(Entries provided Opens)
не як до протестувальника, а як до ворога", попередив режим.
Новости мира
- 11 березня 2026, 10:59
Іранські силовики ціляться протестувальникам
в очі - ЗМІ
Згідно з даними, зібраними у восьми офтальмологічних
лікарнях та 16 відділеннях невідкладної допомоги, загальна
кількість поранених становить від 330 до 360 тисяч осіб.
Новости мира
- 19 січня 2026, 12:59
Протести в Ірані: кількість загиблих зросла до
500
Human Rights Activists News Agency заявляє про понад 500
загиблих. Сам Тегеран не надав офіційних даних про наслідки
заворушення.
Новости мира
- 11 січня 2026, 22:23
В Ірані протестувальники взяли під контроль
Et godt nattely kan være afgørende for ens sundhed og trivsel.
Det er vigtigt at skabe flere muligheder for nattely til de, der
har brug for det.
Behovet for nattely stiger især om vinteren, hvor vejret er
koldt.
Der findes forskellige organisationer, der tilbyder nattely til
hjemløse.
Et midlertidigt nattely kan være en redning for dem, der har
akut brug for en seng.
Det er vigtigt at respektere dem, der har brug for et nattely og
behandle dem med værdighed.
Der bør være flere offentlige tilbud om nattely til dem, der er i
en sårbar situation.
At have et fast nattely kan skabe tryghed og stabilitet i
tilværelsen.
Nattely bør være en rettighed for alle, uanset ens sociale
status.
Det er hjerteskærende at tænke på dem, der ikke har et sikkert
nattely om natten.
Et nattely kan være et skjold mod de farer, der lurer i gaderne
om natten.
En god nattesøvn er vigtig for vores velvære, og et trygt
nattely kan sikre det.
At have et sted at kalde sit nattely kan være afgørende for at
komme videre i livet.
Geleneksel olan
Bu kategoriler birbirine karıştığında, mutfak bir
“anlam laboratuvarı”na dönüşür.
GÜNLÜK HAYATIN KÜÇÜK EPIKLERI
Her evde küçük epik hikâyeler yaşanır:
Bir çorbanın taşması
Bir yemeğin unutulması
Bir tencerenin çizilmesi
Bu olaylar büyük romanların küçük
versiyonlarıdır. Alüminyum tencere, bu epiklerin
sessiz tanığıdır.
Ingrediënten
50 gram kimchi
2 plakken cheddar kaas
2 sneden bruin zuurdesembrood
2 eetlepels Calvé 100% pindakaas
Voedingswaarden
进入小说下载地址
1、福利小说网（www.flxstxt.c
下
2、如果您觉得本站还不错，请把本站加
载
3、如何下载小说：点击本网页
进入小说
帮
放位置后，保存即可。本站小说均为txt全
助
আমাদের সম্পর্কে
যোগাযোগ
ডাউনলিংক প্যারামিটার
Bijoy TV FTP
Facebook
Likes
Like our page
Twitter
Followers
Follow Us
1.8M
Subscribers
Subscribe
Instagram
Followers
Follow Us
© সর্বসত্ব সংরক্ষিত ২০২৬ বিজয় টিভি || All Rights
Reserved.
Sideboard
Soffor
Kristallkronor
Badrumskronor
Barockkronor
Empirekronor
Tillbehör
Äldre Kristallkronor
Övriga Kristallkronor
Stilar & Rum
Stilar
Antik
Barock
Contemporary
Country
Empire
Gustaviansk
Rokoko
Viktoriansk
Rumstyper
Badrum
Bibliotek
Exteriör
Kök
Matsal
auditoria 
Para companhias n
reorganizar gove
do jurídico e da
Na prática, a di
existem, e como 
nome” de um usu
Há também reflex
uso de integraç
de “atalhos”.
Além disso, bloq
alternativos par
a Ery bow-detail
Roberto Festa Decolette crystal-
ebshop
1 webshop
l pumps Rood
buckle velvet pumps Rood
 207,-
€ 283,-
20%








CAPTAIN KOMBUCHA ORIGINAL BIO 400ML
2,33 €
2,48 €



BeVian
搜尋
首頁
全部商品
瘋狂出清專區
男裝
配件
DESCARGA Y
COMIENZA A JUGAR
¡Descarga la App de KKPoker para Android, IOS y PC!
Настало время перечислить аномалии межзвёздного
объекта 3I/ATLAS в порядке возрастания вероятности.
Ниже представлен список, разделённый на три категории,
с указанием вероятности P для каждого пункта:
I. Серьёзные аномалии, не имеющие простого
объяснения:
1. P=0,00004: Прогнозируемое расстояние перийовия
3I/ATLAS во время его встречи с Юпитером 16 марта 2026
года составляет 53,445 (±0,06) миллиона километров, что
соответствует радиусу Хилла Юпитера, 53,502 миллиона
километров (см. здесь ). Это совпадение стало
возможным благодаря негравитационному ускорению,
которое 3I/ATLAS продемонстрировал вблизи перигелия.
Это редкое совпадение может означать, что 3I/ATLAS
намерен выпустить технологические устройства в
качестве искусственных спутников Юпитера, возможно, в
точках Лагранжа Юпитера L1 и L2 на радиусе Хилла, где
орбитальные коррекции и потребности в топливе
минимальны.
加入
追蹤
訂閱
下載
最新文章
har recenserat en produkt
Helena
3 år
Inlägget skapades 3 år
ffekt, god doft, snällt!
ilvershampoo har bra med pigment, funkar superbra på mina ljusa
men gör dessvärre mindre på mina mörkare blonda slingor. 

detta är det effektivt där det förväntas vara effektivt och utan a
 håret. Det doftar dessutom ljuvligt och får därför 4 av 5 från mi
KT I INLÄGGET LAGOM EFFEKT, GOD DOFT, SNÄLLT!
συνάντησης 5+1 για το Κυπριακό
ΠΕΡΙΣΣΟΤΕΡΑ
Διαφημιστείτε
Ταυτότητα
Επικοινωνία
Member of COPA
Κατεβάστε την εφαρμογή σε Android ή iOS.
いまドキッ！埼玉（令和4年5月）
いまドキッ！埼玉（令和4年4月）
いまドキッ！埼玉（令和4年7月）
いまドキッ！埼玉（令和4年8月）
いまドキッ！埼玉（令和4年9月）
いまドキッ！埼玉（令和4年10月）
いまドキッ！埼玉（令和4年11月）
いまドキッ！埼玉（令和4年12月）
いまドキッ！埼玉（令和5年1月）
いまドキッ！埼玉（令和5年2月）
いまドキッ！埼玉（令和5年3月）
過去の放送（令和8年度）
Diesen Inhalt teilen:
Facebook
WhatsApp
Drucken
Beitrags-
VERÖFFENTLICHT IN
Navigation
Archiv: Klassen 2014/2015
(Entries provided Closes)
**Exercise prompt**
Rewrite the saved entries, replacing "Новости мира" with "Новини світу" and leaving everything else as it is.

**Answer space**
не як до протестувальника, а як до ворога", попередив режим.
Новини світу
- 11 березня 2026, 10:59
Іранські силовики ціляться протестувальникам
в очі - ЗМІ
Згідно з даними, зібраними у восьми офтальмологічних
лікарнях та 16 відділеннях невідкладної допомоги, загальна
кількість поранених становить від 330 до 360 тисяч осіб.
Новини світу
- 19 січня 2026, 12:59
Протести в Ірані: кількість загиблих зросла до
500
Human Rights Activists News Agency заявляє про понад 500
загиблих. Сам Тегеран не надав офіційних даних про наслідки
заворушення.
Новини світу
- 11 січня 2026, 22:23
В Ірані протестувальники взяли під контроль
Et godt nattely kan være afgørende for ens sundhed og trivsel.
Det er vigtigt at skabe flere muligheder for nattely til de, der
har brug for det.
Behovet for nattely stiger især om vinteren, hvor vejret er
koldt.
Der findes forskellige organisationer, der tilbyder nattely til
hjemløse.
Et midlertidigt nattely kan være en redning for dem, der har
akut brug for en seng.
Det er vigtigt at respektere dem, der har brug for et nattely og
behandle dem med værdighed.
Der bør være flere offentlige tilbud om nattely til dem, der er i
en sårbar situation.
At have et fast nattely kan skabe tryghed og stabilitet i
tilværelsen.
Nattely bør være en rettighed for alle, uanset ens sociale
status.
Det er hjerteskærende at tænke på dem, der ikke har et sikkert
nattely om natten.
Et nattely kan være et skjold mod de farer, der lurer i gaderne
om natten.
En god nattesøvn er vigtig for vores velvære, og et trygt
nattely kan sikre det.
At have et sted at kalde sit nattely kan være afgørende for at
komme videre i livet.
Geleneksel olan
Bu kategoriler birbirine karıştığında, mutfak bir
“anlam laboratuvarı”na dönüşür.
GÜNLÜK HAYATIN KÜÇÜK EPIKLERI
Her evde küçük epik hikâyeler yaşanır:
Bir çorbanın taşması
Bir yemeğin unutulması
Bir tencerenin çizilmesi
Bu olaylar büyük romanların küçük
versiyonlarıdır. Alüminyum tencere, bu epiklerin
sessiz tanığıdır.
Ingrediënten
50 gram kimchi
2 plakken cheddar kaas
2 sneden bruin zuurdesembrood
2 eetlepels Calvé 100% pindakaas
Voedingswaarden
进入小说下载地址
1、福利小说网（www.flxstxt.c
下
2、如果您觉得本站还不错，请把本站加
载
3、如何下载小说：点击本网页
进入小说
帮
放位置后，保存即可。本站小说均为txt全
助
আমাদের সম্পর্কে
যোগাযোগ
ডাউনলিংক প্যারামিটার
Bijoy TV FTP
Facebook
Likes
Like our page
Twitter
Followers
Follow Us
1.8M
Subscribers
Subscribe
Instagram
Followers
Follow Us
© সর্বসত্ব সংরক্ষিত ২০২৬ বিজয় টিভি || All Rights
Reserved.
Sideboard
Soffor
Kristallkronor
Badrumskronor
Barockkronor
Empirekronor
Tillbehör
Äldre Kristallkronor
Övriga Kristallkronor
Stilar & Rum
Stilar
Antik
Barock
Contemporary
Country
Empire
Gustaviansk
Rokoko
Viktoriansk
Rumstyper
Badrum
Bibliotek
Exteriör
Kök
Matsal
auditoria 
Para companhias n
reorganizar gove
do jurídico e da
Na prática, a di
existem, e como 
nome” de um usu
Há também reflex
uso de integraç
de “atalhos”.
Além disso, bloq
alternativos par
a Ery bow-detail
Roberto Festa Decolette crystal-
ebshop
1 webshop
l pumps Rood
buckle velvet pumps Rood
 207,-
€ 283,-
20%








CAPTAIN KOMBUCHA ORIGINAL BIO 400ML
2,33 €
2,48 €



BeVian
搜尋
首頁
全部商品
瘋狂出清專區
男裝
配件
DESCARGA Y
COMIENZA A JUGAR
¡Descarga la App de KKPoker para Android, IOS y PC!
Настало время перечислить аномалии межзвёздного
объекта 3I/ATLAS в порядке возрастания вероятности.
Ниже представлен список, разделённый на три категории,
с указанием вероятности P для каждого пункта:
I. Серьёзные аномалии, не имеющие простого
объяснения:
1. P=0,00004: Прогнозируемое расстояние перийовия
3I/ATLAS во время его встречи с Юпитером 16 марта 2026
года составляет 53,445 (±0,06) миллиона километров, что
соответствует радиусу Хилла Юпитера, 53,502 миллиона
километров (см. здесь ). Это совпадение стало
возможным благодаря негравитационному ускорению,
которое 3I/ATLAS продемонстрировал вблизи перигелия.
Это редкое совпадение может означать, что 3I/ATLAS
намерен выпустить технологические устройства в
качестве искусственных спутников Юпитера, возможно, в
точках Лагранжа Юпитера L1 и L2 на радиусе Хилла, где
орбитальные коррекции и потребности в топливе
минимальны.
加入
追蹤
訂閱
下載
最新文章
har recenserat en produkt
Helena
3 år
Inlägget skapades 3 år
ffekt, god doft, snällt!
ilvershampoo har bra med pigment, funkar superbra på mina ljusa
men gör dessvärre mindre på mina mörkare blonda slingor. 

detta är det effektivt där det förväntas vara effektivt och utan a
 håret. Det doftar dessutom ljuvligt och får därför 4 av 5 från mi
KT I INLÄGGET LAGOM EFFEKT, GOD DOFT, SNÄLLT!
συνάντησης 5+1 για το Κυπριακό
ΠΕΡΙΣΣΟΤΕΡΑ
Διαφημιστείτε
Ταυτότητα
Επικοινωνία
Member of COPA
Κατεβάστε την εφαρμογή σε Android ή iOS.
いまドキッ！埼玉（令和4年5月）
いまドキッ！埼玉（令和4年4月）
いまドキッ！埼玉（令和4年7月）
いまドキッ！埼玉（令和4年8月）
いまドキッ！埼玉（令和4年9月）
いまドキッ！埼玉（令和4年10月）
いまドキッ！埼玉（令和4年11月）
いまドキッ！埼玉（令和4年12月）
いまドキッ！埼玉（令和5年1月）
いまドキッ！埼玉（令和5年2月）
いまドキッ！埼玉（令和5年3月）
過去の放送（令和8年度）
Diesen Inhalt teilen:
Facebook
WhatsApp
Drucken
Beitrags-
VERÖFFENTLICHT IN
Navigation
Archiv: Klassen 2014/2015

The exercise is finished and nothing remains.